Problem statement:
Count the lines in the listing below that contain the string "instances", treating uppercase and lowercase as different, and reply with only the number.

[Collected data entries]
──────────

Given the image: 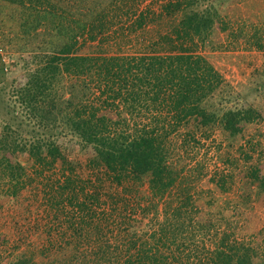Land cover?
Returning <instances> with one entry per match:
<instances>
[{
  "label": "trees",
  "instance_id": "1",
  "mask_svg": "<svg viewBox=\"0 0 264 264\" xmlns=\"http://www.w3.org/2000/svg\"><path fill=\"white\" fill-rule=\"evenodd\" d=\"M149 1L0 0L2 39L10 52L30 56L35 65L26 71L24 83L8 93L3 87L7 68L0 64V187L15 196L26 186L25 168L15 158L26 154L34 173L44 178L46 201L56 211L65 202L79 214L89 211L87 196L80 199L78 193L93 182L77 185L76 167L60 143L70 137L97 183L120 188L110 197L108 213L96 222L89 215L85 226L94 231L89 237L81 229L73 234L78 258L82 240L100 244L88 260L94 264H172V247L179 254L181 244L195 238L193 231L205 228L197 225L192 231V217L200 214L197 193L183 169L169 163L174 150L170 138L190 123L195 130L219 127L236 138L261 117L252 106L222 111L207 106L223 79L195 50L217 28L228 30L216 6L230 0H160L156 12ZM162 18L173 20L163 34L141 51L122 53L132 36ZM14 20L17 25H11ZM86 46L90 51L81 54ZM138 114L148 122L130 124ZM56 164L59 178L45 179V169ZM223 183L220 192L227 190ZM253 183L264 193V176L254 177ZM145 185L147 193L141 190ZM114 214L119 223L111 220ZM215 243L212 264H264V247L226 233ZM22 260L16 264H35Z\"/></svg>",
  "mask_w": 264,
  "mask_h": 264
},
{
  "label": "rangeland",
  "instance_id": "2",
  "mask_svg": "<svg viewBox=\"0 0 264 264\" xmlns=\"http://www.w3.org/2000/svg\"><path fill=\"white\" fill-rule=\"evenodd\" d=\"M158 1L147 2L155 12ZM216 9L229 24L228 30L222 32L217 28L205 45L198 44L195 50L223 79L222 87L207 101L208 109L222 111L238 107L236 105L252 106L261 112V117L247 125L236 138L228 137L219 127L195 130L192 123L179 128L170 138L174 150L170 153L169 163L183 169L184 179L197 193L194 198L200 214L192 217V231L197 225L205 228L193 231L195 238L181 244L180 255L172 247V264H212L209 254L214 249L215 239L222 233L254 248L264 247V193H258L252 184L254 177L264 176V48L256 46L259 43L264 47V0H230L229 4L218 5ZM8 15V12L3 13L1 17ZM171 22L172 19L162 18L149 24L130 38L129 45L122 47V53L141 51L163 34ZM11 25H17V21H12ZM1 35L0 31V49L3 47L0 64L7 68V85L3 87L10 93L12 88L24 83L26 71L35 65L30 56L10 52ZM88 51L89 46H86L80 53L87 54ZM134 121L147 123L148 118L138 114L130 119V124ZM60 143L65 147L67 160L76 167L77 185L82 186L89 179L93 182L92 187L86 184L82 193H78L80 199L87 196V208L93 213L85 210L79 214L67 202L63 209L56 211V207L46 201L49 190L42 181L44 178L34 173L33 162L26 154H16L28 179L26 186L15 196L0 187V264H16L24 261L22 259L35 264H94L88 260L93 257L92 253L98 252L100 244L82 240L79 243L82 255L78 258L73 234L76 229H81L87 235L85 238L89 237L94 232L85 226L89 215L94 216L95 222L102 218L111 204L110 197L120 188L107 181L97 183L94 173L86 166L85 154L70 137ZM59 169V164L45 169V179L59 178ZM79 181L82 183L78 184ZM222 181L227 189L225 192L218 188ZM146 188L145 185L141 190L147 193ZM114 216L111 220L116 223L119 218ZM99 225L100 235L104 236L106 223L102 221ZM151 228L150 233L156 224ZM110 231L114 233L115 229L110 228ZM106 235L109 237L108 232ZM190 236L192 233H184V237Z\"/></svg>",
  "mask_w": 264,
  "mask_h": 264
}]
</instances>
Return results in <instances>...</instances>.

──────────

Task answer:
4